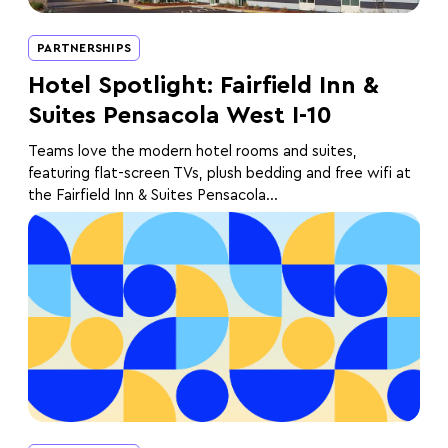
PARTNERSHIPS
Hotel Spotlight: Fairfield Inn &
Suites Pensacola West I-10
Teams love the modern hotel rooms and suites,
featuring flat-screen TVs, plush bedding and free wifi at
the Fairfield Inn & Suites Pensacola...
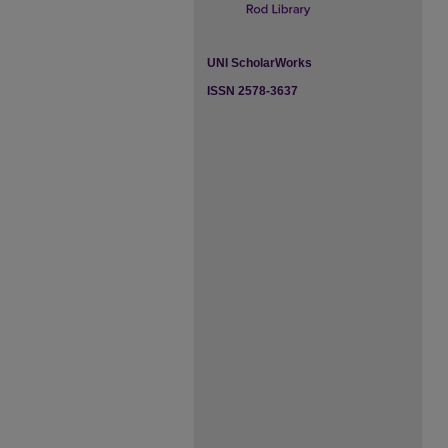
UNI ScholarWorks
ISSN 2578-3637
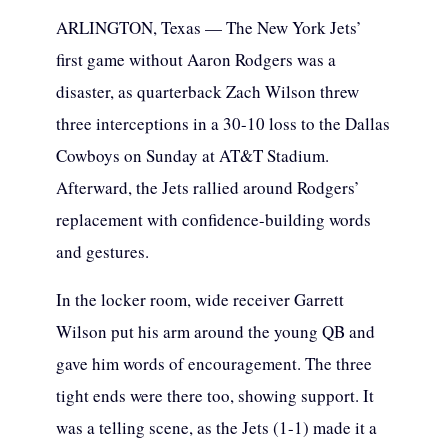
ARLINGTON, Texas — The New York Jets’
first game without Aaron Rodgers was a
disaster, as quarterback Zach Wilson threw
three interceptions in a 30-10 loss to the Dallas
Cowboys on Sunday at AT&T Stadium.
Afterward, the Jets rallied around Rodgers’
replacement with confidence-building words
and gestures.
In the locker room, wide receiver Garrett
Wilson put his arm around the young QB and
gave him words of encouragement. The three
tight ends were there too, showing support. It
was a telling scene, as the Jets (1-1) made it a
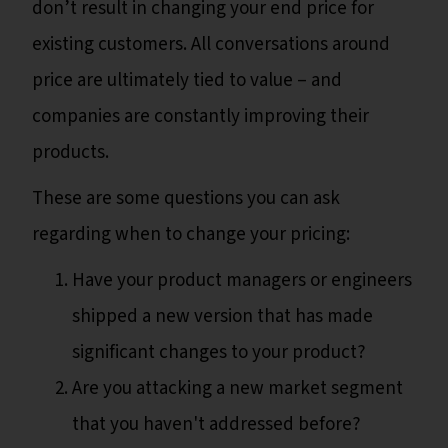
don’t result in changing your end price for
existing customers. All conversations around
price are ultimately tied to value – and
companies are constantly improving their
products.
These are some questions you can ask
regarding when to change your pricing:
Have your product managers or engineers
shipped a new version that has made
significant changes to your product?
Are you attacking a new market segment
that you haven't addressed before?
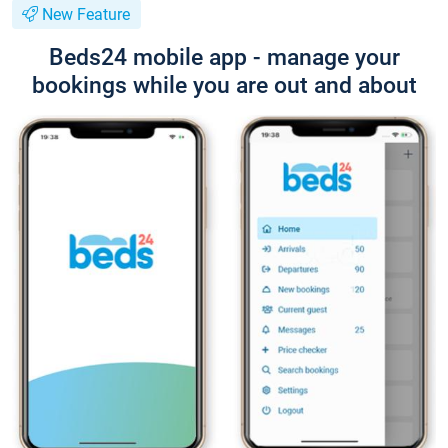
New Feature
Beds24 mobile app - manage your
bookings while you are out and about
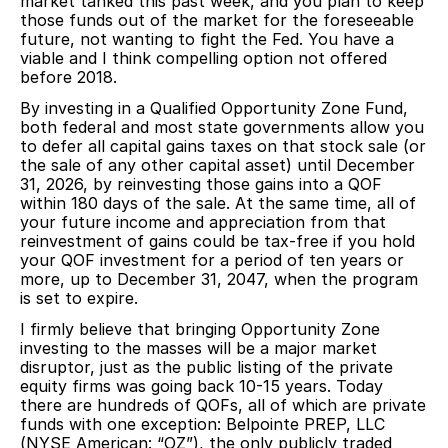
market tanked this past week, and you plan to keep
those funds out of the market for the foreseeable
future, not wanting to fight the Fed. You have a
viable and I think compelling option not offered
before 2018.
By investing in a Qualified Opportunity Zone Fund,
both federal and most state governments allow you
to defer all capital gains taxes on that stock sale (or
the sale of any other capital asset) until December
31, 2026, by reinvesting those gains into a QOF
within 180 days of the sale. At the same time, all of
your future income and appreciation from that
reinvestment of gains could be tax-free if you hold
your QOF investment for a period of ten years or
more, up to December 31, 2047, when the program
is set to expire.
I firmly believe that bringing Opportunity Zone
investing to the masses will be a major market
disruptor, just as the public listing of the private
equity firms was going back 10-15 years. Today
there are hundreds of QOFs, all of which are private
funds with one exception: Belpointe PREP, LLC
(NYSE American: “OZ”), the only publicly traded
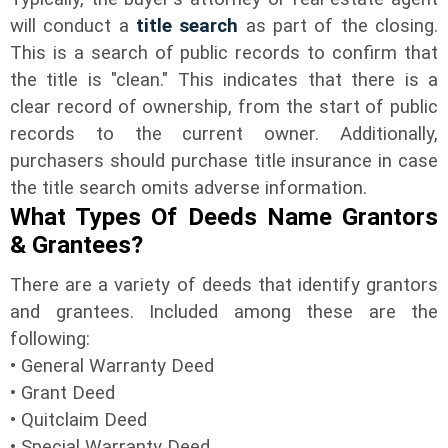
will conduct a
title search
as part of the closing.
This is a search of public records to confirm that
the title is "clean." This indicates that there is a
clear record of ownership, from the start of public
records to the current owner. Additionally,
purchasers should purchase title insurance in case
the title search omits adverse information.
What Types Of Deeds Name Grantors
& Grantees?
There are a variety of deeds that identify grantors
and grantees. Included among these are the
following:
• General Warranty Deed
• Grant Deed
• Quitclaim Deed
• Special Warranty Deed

┄┄┄┄┄┄┄┄┄┄

> _Work task_:
Word-for-word copy, no pictures: write out the entries above in full.

> _Expected answer_:
PARTNERSHIPS
Hotel Spotlight: Fairfield Inn &
Suites Pensacola West I-10
Teams love the modern hotel rooms and suites,
featuring flat-screen TVs, plush bedding and free wifi at
the Fairfield Inn & Suites Pensacola...
UNI ScholarWorks
ISSN 2578-3637
ARLINGTON, Texas — The New York Jets’
first game without Aaron Rodgers was a
disaster, as quarterback Zach Wilson threw
three interceptions in a 30-10 loss to the Dallas
Cowboys on Sunday at AT&T Stadium.
Afterward, the Jets rallied around Rodgers’
replacement with confidence-building words
and gestures.
In the locker room, wide receiver Garrett
Wilson put his arm around the young QB and
gave him words of encouragement. The three
tight ends were there too, showing support. It
was a telling scene, as the Jets (1-1) made it a
don’t result in changing your end price for
existing customers. All conversations around
price are ultimately tied to value – and
companies are constantly improving their
products.
These are some questions you can ask
regarding when to change your pricing:
Have your product managers or engineers
shipped a new version that has made
significant changes to your product?
Are you attacking a new market segment
that you haven't addressed before?
New Feature
Beds24 mobile app - manage your
bookings while you are out and about
market tanked this past week, and you plan to keep
those funds out of the market for the foreseeable
future, not wanting to fight the Fed. You have a
viable and I think compelling option not offered
before 2018.
By investing in a Qualified Opportunity Zone Fund,
both federal and most state governments allow you
to defer all capital gains taxes on that stock sale (or
the sale of any other capital asset) until December
31, 2026, by reinvesting those gains into a QOF
within 180 days of the sale. At the same time, all of
your future income and appreciation from that
reinvestment of gains could be tax-free if you hold
your QOF investment for a period of ten years or
more, up to December 31, 2047, when the program
is set to expire.
I firmly believe that bringing Opportunity Zone
investing to the masses will be a major market
disruptor, just as the public listing of the private
equity firms was going back 10-15 years. Today
there are hundreds of QOFs, all of which are private
funds with one exception: Belpointe PREP, LLC
(NYSE American: “OZ”), the only publicly traded
will conduct a
title search
as part of the closing.
This is a search of public records to confirm that
the title is "clean." This indicates that there is a
clear record of ownership, from the start of public
records to the current owner. Additionally,
purchasers should purchase title insurance in case
the title search omits adverse information.
What Types Of Deeds Name Grantors
& Grantees?
There are a variety of deeds that identify grantors
and grantees. Included among these are the
following:
• General Warranty Deed
• Grant Deed
• Quitclaim Deed
• Special Warranty Deed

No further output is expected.